Le CBD, abréviation de cannabidiol, est une molécule extraite du chanvre, aux effets relaxants et disponible en vente libre. «Dans la plante cannabis, il y a plus de 500 actifs. Les deux les plus importants et les plus connus sont le THC et le CBD», détaille le Dr Pascal Douek, auteur du livre Le cannabis médical, une nouvelle chance, aux éditions Solar. Le THC, c'est cette substance responsable des effets du cannabis dont l'effet psychotrope, qui touche le système nerveux ou la psyché. «Les produits commercialisés à base de CBD, eux, sont des produits dénués de THC», ajoute Pascal Douek. En France, seuls les produits à base de cannabidiol contenant moins de 0,2% de THC sont autorisés à la vente.

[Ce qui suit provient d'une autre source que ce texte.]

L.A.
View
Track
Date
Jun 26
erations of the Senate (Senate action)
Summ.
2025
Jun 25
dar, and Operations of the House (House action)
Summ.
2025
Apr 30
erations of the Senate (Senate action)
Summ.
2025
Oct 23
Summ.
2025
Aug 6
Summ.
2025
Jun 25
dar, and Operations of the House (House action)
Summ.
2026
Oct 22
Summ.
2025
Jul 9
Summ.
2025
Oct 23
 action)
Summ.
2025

Sofia n'est pas la seule à en consommer. En huile, liquide pour e-cigarette, tisanes, fleurs séchées ou même produits cosmétiques, chacun y trouve son compte. C'est le cas de Laetitia et Shane, d'anciennes adeptes du cannabis récréatif passées au cannabis dit «bien-être», soit le cannabidiol, délaissant ainsi l'effet «défonce» au profit d'un effet plus «zen». Au point d'en faire leur métier. Elles testent régulièrement des produits à base de CBD, envoyés par les boutiques elles-mêmes, et partagent leurs recommandations sur le groupe Facebook qu'elles ont créé en octobre 2020, cumulant aujourd'hui près de 4.000 membres.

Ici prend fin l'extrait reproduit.